Whilst veganism is a highly commendable lifestyle choice, that requires strict commitments especially in an animal-based conditioned society, veganism should not be seen as an option that saves animals or reduces ones impact on the environment but rather viewed as a moral duty that promotes equality and interspecies selflessness. Just as an individual should not employ standards of child-slavery, racism, sexism or discrimination towards any other humans, regardless of laws or societal perceptions, so to should no human employ standards that condone the exploitation, manipulation, cruelty, inequality and dominance over any other species.

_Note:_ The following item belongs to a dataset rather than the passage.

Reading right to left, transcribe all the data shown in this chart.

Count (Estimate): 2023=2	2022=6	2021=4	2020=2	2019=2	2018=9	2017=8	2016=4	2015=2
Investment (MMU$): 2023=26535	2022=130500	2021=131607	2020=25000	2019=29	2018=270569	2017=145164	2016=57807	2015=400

Cradle-to-cradle recycling is modeled on a closed loop system where items are continually reused with little to no energy expenditure in processing from one form to another. It is a system based on mimicking the existing interspecies exchange within all natural ecosystems. It is the perceived epitome of recycling and effective human consumption, the model standard for all recycling practices. Within all natural ecosystems there is no such thing as waste – everything provides sustenance to something else. Civilisation does not produce its own materials, it merely manipulates what it disproportionally extracts from the exploitation of other species and resources, and civilisation expels waste, waste that is of no benefit to any other species and by that notion alone, any system that produces waste is inherently unsustaining, regardless of the models proposed for recycling or managing waste. No strategy for recycling will make any difference as long as there is waste produced that is of no benefit to other species.

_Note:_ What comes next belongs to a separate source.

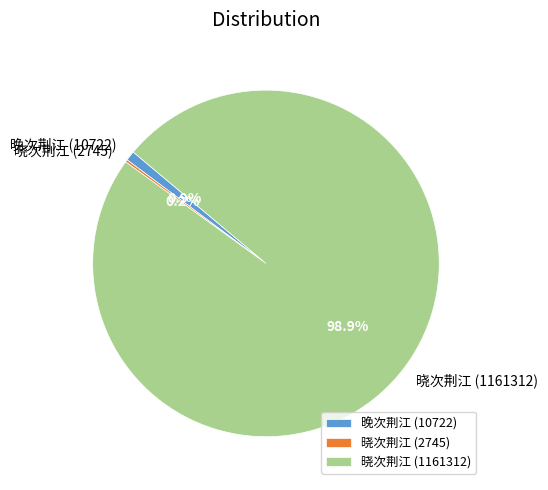

What portion of the pie excludes 晚次荆江 (10722)?

99.1%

‘Green washing’ of products is rife within the consumer culture and readily marketed by businesses of all types. There is no such thing as a ‘green product’ supplied by any business or corporation, any form of conscious consumerism that relies on a third party to procure, produce, extract, deliver, prepare or dispose of any product is just a diluted version of unsustainable consumer habits. The ‘greenest’ product any consumer can purchase is no product at all. Instead, every consumer should move towards being fully self-sufficient, off-grid, have little to no material products and living within a nature-filled environment, relying directly on natural ecosystems to fulfill their needs of eating and drinking.
Any action taken within a civilisation is inherently destructive, regardless of the lifestyle habits and consumer choices of its urbanized inhabitants. Civilisation has to collapse for any solutions to be put into effect, environmental destruction, species exploitation and extinction will continue regardless of conscious or unconscious consumer choices. We are conditioned to be solution-orientated and focused, believing that a solution requires improving, progressing, advancing, refining or creating a new system, when, in reality the solution is to stop and to cease relying on any anthropocentric or civilisation-based systems.